- [Exercise] Reproduce the data below word for word, keeping every line in its original order.

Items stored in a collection
=-=-=
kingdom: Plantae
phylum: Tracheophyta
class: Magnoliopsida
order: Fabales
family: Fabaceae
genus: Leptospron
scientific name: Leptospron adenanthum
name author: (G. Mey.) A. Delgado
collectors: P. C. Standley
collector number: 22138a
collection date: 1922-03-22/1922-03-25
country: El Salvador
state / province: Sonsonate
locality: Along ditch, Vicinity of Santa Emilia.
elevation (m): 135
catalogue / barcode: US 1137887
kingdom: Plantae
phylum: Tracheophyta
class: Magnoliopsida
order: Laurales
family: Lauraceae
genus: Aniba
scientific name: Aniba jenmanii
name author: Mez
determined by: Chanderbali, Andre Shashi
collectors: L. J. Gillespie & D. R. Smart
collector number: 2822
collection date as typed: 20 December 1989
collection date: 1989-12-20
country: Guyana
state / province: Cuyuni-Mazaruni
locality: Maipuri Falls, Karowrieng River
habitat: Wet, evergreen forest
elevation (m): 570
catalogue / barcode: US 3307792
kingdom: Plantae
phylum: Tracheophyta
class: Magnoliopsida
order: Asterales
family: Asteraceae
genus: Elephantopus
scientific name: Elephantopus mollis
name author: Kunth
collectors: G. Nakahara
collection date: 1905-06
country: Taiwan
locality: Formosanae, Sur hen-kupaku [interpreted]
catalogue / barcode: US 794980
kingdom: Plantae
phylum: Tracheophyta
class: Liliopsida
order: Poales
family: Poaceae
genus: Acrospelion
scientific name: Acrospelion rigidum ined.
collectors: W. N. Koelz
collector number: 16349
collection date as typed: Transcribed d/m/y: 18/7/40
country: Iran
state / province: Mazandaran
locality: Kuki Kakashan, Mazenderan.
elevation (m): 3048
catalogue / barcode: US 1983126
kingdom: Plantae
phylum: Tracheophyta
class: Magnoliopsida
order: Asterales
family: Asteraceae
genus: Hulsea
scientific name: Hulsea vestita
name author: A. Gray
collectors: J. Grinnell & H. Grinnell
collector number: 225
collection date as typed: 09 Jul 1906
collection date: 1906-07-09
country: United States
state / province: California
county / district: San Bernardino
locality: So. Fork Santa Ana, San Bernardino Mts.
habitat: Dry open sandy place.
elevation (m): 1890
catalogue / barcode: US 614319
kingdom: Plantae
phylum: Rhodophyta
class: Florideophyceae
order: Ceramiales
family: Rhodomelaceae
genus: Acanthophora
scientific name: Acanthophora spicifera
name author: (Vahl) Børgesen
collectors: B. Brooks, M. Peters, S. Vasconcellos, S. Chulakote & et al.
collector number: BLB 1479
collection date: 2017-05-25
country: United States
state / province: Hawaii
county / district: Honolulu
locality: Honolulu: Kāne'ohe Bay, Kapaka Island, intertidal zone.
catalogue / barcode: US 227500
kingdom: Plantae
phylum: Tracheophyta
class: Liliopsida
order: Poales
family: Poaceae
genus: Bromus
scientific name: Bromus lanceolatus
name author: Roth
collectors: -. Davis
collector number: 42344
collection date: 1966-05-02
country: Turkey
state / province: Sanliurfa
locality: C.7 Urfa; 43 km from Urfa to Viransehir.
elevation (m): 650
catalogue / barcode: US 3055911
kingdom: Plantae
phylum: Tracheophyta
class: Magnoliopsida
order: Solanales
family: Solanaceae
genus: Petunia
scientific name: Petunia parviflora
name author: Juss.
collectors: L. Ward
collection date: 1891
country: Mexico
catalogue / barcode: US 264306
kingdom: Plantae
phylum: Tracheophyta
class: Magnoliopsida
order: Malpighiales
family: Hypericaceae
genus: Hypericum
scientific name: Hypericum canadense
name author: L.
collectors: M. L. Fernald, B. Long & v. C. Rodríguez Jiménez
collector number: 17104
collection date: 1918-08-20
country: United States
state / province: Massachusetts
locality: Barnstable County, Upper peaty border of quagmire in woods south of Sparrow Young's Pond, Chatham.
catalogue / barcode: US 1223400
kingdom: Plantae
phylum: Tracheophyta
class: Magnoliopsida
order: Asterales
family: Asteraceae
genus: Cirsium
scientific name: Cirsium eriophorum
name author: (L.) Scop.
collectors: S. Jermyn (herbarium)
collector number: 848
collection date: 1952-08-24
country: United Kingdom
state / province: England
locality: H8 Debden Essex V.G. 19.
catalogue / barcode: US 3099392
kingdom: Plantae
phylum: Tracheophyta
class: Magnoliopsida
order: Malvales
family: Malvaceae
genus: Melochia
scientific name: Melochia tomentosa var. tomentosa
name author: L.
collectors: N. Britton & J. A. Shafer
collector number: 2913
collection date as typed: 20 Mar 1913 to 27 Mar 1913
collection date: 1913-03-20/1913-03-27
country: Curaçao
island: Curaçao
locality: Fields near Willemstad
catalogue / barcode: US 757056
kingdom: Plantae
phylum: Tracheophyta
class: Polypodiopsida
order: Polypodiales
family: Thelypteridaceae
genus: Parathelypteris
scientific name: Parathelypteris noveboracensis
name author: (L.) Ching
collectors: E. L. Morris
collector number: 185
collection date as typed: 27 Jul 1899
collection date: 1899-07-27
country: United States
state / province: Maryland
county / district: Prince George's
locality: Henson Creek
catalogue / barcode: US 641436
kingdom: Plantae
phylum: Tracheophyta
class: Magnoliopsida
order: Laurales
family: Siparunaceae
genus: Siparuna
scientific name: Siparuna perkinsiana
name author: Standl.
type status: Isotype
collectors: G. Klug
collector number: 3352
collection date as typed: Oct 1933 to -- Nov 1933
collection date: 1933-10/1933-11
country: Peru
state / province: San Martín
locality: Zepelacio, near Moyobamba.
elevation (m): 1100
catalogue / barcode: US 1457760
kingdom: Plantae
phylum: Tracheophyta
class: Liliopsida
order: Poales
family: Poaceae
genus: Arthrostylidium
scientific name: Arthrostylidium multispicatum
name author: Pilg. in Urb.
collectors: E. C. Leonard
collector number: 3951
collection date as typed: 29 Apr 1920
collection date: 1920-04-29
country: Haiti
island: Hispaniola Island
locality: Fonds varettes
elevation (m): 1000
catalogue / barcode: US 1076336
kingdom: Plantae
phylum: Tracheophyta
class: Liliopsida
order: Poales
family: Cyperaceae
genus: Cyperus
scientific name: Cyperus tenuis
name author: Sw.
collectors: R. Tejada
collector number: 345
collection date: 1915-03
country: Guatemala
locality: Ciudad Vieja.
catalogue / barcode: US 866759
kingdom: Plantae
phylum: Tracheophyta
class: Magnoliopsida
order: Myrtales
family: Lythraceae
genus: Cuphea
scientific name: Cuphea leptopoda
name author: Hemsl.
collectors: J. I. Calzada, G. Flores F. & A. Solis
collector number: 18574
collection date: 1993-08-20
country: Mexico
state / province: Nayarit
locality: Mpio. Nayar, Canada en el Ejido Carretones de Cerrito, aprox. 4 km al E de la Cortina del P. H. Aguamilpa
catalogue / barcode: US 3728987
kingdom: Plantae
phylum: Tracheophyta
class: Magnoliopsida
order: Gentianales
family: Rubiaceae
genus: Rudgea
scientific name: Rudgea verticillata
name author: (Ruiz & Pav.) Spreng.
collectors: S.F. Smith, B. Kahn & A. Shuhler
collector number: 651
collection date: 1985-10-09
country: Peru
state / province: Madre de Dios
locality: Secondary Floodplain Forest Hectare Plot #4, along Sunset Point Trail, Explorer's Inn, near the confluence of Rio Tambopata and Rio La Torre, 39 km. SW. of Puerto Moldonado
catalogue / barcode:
=-=-=
- [The result]
kingdom: Plantae
phylum: Tracheophyta
class: Magnoliopsida
order: Fabales
family: Fabaceae
genus: Leptospron
scientific name: Leptospron adenanthum
name author: (G. Mey.) A. Delgado
collectors: P. C. Standley
collector number: 22138a
collection date: 1922-03-22/1922-03-25
country: El Salvador
state / province: Sonsonate
locality: Along ditch, Vicinity of Santa Emilia.
elevation (m): 135
catalogue / barcode: US 1137887
kingdom: Plantae
phylum: Tracheophyta
class: Magnoliopsida
order: Laurales
family: Lauraceae
genus: Aniba
scientific name: Aniba jenmanii
name author: Mez
determined by: Chanderbali, Andre Shashi
collectors: L. J. Gillespie & D. R. Smart
collector number: 2822
collection date as typed: 20 December 1989
collection date: 1989-12-20
country: Guyana
state / province: Cuyuni-Mazaruni
locality: Maipuri Falls, Karowrieng River
habitat: Wet, evergreen forest
elevation (m): 570
catalogue / barcode: US 3307792
kingdom: Plantae
phylum: Tracheophyta
class: Magnoliopsida
order: Asterales
family: Asteraceae
genus: Elephantopus
scientific name: Elephantopus mollis
name author: Kunth
collectors: G. Nakahara
collection date: 1905-06
country: Taiwan
locality: Formosanae, Sur hen-kupaku [interpreted]
catalogue / barcode: US 794980
kingdom: Plantae
phylum: Tracheophyta
class: Liliopsida
order: Poales
family: Poaceae
genus: Acrospelion
scientific name: Acrospelion rigidum ined.
collectors: W. N. Koelz
collector number: 16349
collection date as typed: Transcribed d/m/y: 18/7/40
country: Iran
state / province: Mazandaran
locality: Kuki Kakashan, Mazenderan.
elevation (m): 3048
catalogue / barcode: US 1983126
kingdom: Plantae
phylum: Tracheophyta
class: Magnoliopsida
order: Asterales
family: Asteraceae
genus: Hulsea
scientific name: Hulsea vestita
name author: A. Gray
collectors: J. Grinnell & H. Grinnell
collector number: 225
collection date as typed: 09 Jul 1906
collection date: 1906-07-09
country: United States
state / province: California
county / district: San Bernardino
locality: So. Fork Santa Ana, San Bernardino Mts.
habitat: Dry open sandy place.
elevation (m): 1890
catalogue / barcode: US 614319
kingdom: Plantae
phylum: Rhodophyta
class: Florideophyceae
order: Ceramiales
family: Rhodomelaceae
genus: Acanthophora
scientific name: Acanthophora spicifera
name author: (Vahl) Børgesen
collectors: B. Brooks, M. Peters, S. Vasconcellos, S. Chulakote & et al.
collector number: BLB 1479
collection date: 2017-05-25
country: United States
state / province: Hawaii
county / district: Honolulu
locality: Honolulu: Kāne'ohe Bay, Kapaka Island, intertidal zone.
catalogue / barcode: US 227500
kingdom: Plantae
phylum: Tracheophyta
class: Liliopsida
order: Poales
family: Poaceae
genus: Bromus
scientific name: Bromus lanceolatus
name author: Roth
collectors: -. Davis
collector number: 42344
collection date: 1966-05-02
country: Turkey
state / province: Sanliurfa
locality: C.7 Urfa; 43 km from Urfa to Viransehir.
elevation (m): 650
catalogue / barcode: US 3055911
kingdom: Plantae
phylum: Tracheophyta
class: Magnoliopsida
order: Solanales
family: Solanaceae
genus: Petunia
scientific name: Petunia parviflora
name author: Juss.
collectors: L. Ward
collection date: 1891
country: Mexico
catalogue / barcode: US 264306
kingdom: Plantae
phylum: Tracheophyta
class: Magnoliopsida
order: Malpighiales
family: Hypericaceae
genus: Hypericum
scientific name: Hypericum canadense
name author: L.
collectors: M. L. Fernald, B. Long & v. C. Rodríguez Jiménez
collector number: 17104
collection date: 1918-08-20
country: United States
state / province: Massachusetts
locality: Barnstable County, Upper peaty border of quagmire in woods south of Sparrow Young's Pond, Chatham.
catalogue / barcode: US 1223400
kingdom: Plantae
phylum: Tracheophyta
class: Magnoliopsida
order: Asterales
family: Asteraceae
genus: Cirsium
scientific name: Cirsium eriophorum
name author: (L.) Scop.
collectors: S. Jermyn (herbarium)
collector number: 848
collection date: 1952-08-24
country: United Kingdom
state / province: England
locality: H8 Debden Essex V.G. 19.
catalogue / barcode: US 3099392
kingdom: Plantae
phylum: Tracheophyta
class: Magnoliopsida
order: Malvales
family: Malvaceae
genus: Melochia
scientific name: Melochia tomentosa var. tomentosa
name author: L.
collectors: N. Britton & J. A. Shafer
collector number: 2913
collection date as typed: 20 Mar 1913 to 27 Mar 1913
collection date: 1913-03-20/1913-03-27
country: Curaçao
island: Curaçao
locality: Fields near Willemstad
catalogue / barcode: US 757056
kingdom: Plantae
phylum: Tracheophyta
class: Polypodiopsida
order: Polypodiales
family: Thelypteridaceae
genus: Parathelypteris
scientific name: Parathelypteris noveboracensis
name author: (L.) Ching
collectors: E. L. Morris
collector number: 185
collection date as typed: 27 Jul 1899
collection date: 1899-07-27
country: United States
state / province: Maryland
county / district: Prince George's
locality: Henson Creek
catalogue / barcode: US 641436
kingdom: Plantae
phylum: Tracheophyta
class: Magnoliopsida
order: Laurales
family: Siparunaceae
genus: Siparuna
scientific name: Siparuna perkinsiana
name author: Standl.
type status: Isotype
collectors: G. Klug
collector number: 3352
collection date as typed: Oct 1933 to -- Nov 1933
collection date: 1933-10/1933-11
country: Peru
state / province: San Martín
locality: Zepelacio, near Moyobamba.
elevation (m): 1100
catalogue / barcode: US 1457760
kingdom: Plantae
phylum: Tracheophyta
class: Liliopsida
order: Poales
family: Poaceae
genus: Arthrostylidium
scientific name: Arthrostylidium multispicatum
name author: Pilg. in Urb.
collectors: E. C. Leonard
collector number: 3951
collection date as typed: 29 Apr 1920
collection date: 1920-04-29
country: Haiti
island: Hispaniola Island
locality: Fonds varettes
elevation (m): 1000
catalogue / barcode: US 1076336
kingdom: Plantae
phylum: Tracheophyta
class: Liliopsida
order: Poales
family: Cyperaceae
genus: Cyperus
scientific name: Cyperus tenuis
name author: Sw.
collectors: R. Tejada
collector number: 345
collection date: 1915-03
country: Guatemala
locality: Ciudad Vieja.
catalogue / barcode: US 866759
kingdom: Plantae
phylum: Tracheophyta
class: Magnoliopsida
order: Myrtales
family: Lythraceae
genus: Cuphea
scientific name: Cuphea leptopoda
name author: Hemsl.
collectors: J. I. Calzada, G. Flores F. & A. Solis
collector number: 18574
collection date: 1993-08-20
country: Mexico
state / province: Nayarit
locality: Mpio. Nayar, Canada en el Ejido Carretones de Cerrito, aprox. 4 km al E de la Cortina del P. H. Aguamilpa
catalogue / barcode: US 3728987
kingdom: Plantae
phylum: Tracheophyta
class: Magnoliopsida
order: Gentianales
family: Rubiaceae
genus: Rudgea
scientific name: Rudgea verticillata
name author: (Ruiz & Pav.) Spreng.
collectors: S.F. Smith, B. Kahn & A. Shuhler
collector number: 651
collection date: 1985-10-09
country: Peru
state / province: Madre de Dios
locality: Secondary Floodplain Forest Hectare Plot #4, along Sunset Point Trail, Explorer's Inn, near the confluence of Rio Tambopata and Rio La Torre, 39 km. SW. of Puerto Moldonado
catalogue / barcode:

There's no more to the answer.